Kings County, New York, between October 2020 and the present. Plaintiff alleges, The named State and National Officials of The Moorish Science Temple of America Inc. have violated my constitutional rights, and use extortion and blackmail in order to prevent me from being able to progress[] in the organization. On three different occasions I requested that Yusef Sirius-El give me a letter verifying my membership with Moorish Science Temple of America Subordinate Temple #34. My intellectual property has been used without donation or acknowledgment that it was created by me and Yusef Sirius-El has used others to find out th[i]ngs about my business in order to boycott and blacklist us and then later implement my ideas as if he was the creator. I requested that my dues be refunded back dating to June 2020 or disclose what they are used for as there are no faith based service for Moorish Americans in NYC. I have written several complaints requesting resolution to no avail. It is my belief that the defendants has been using these tactics for years to remain in power. (Id. at 5.)1 Plaintiff alleges that she has experienced emotional distress and does not know “how much financial damage has been done but ive lost three years of financial compensation for my services due to [Sirius-El’s] unwillingness to truly resolve his indiscretions as a leader and the other defendants allow his behavior.” (Id.)
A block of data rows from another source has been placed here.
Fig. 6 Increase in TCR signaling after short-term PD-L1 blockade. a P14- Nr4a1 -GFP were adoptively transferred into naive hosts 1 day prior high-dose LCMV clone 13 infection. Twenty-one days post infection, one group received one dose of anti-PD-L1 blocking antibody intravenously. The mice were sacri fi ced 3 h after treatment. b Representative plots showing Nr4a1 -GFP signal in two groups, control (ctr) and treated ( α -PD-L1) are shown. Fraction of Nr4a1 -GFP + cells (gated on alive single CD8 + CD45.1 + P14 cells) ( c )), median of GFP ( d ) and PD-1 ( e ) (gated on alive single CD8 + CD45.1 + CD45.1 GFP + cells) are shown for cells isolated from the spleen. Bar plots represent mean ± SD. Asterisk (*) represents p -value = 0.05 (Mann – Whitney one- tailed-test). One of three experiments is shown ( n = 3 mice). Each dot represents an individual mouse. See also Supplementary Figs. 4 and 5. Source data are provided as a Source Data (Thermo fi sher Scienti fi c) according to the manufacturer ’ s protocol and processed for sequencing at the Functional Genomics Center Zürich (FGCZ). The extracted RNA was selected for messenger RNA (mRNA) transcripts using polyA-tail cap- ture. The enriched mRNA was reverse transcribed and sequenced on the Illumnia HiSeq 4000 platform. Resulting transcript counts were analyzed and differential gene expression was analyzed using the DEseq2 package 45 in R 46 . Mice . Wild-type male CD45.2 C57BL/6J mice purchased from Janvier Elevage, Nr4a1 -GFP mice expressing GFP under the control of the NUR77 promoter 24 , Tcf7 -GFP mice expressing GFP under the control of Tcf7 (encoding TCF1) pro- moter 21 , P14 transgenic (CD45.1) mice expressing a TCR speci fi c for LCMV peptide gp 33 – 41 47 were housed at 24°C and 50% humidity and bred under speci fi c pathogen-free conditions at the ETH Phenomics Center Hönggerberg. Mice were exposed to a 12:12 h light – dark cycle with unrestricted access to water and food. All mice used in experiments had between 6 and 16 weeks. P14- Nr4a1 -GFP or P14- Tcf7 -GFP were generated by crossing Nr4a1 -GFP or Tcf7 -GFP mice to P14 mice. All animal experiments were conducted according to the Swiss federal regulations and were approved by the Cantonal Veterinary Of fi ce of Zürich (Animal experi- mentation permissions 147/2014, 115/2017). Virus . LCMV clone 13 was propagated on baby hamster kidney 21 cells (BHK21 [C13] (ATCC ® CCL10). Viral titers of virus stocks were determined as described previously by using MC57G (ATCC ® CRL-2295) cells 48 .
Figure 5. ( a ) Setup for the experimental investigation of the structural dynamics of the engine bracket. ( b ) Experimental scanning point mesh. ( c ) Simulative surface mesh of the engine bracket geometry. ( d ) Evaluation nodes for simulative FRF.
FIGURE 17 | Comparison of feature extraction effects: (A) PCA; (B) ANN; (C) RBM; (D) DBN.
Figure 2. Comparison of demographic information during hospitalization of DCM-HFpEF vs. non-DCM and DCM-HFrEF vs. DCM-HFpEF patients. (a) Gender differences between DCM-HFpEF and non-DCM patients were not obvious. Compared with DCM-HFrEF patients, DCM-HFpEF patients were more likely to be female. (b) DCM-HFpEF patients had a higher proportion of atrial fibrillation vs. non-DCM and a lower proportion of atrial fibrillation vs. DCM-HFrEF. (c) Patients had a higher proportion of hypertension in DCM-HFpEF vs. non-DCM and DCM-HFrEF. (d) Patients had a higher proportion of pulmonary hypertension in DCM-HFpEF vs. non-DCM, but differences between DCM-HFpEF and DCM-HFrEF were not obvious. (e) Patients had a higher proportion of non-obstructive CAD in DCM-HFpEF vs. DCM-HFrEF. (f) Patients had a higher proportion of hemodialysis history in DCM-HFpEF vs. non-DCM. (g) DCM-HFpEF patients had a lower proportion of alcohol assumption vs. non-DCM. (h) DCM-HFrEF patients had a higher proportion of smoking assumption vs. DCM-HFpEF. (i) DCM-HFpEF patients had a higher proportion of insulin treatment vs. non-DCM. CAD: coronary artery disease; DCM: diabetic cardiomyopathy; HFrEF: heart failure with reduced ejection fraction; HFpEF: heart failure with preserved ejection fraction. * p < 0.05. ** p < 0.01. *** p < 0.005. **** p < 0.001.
1 The Court quotes the complaint verbatim. All grammar, punctuation, and spelling are as in the original unless otherwise indicated. As relief, Plaintiff requests money damages, and, pursuant to 28 U.S.C. § 1651,2 that “an order of Protection be issued for myself my offspring and my business clients students and associates against the defendants.” (Id.) Plaintiff attaches to the complaint an “Affidavit of Support of Discrimination Claim” in

which she alleges the following. Sirius-El has violated the “basic Human Rights” of Plaintiff, her “offspring and many of [her] associates” by prohibiting them from attending “Mandatory Public Meetings,” which Plaintiff alleges is a “direct violation” of the laws that govern “our organization.” (ECF 1-1, at 1.) Plaintiff alleges Sirius-El has discriminated against her based on her familial status, sexual orientation, and disability, and she accuses him of using “slander & libellious statements” made by others to defame her and “prevent [her] from progressing in the organization.” (Id.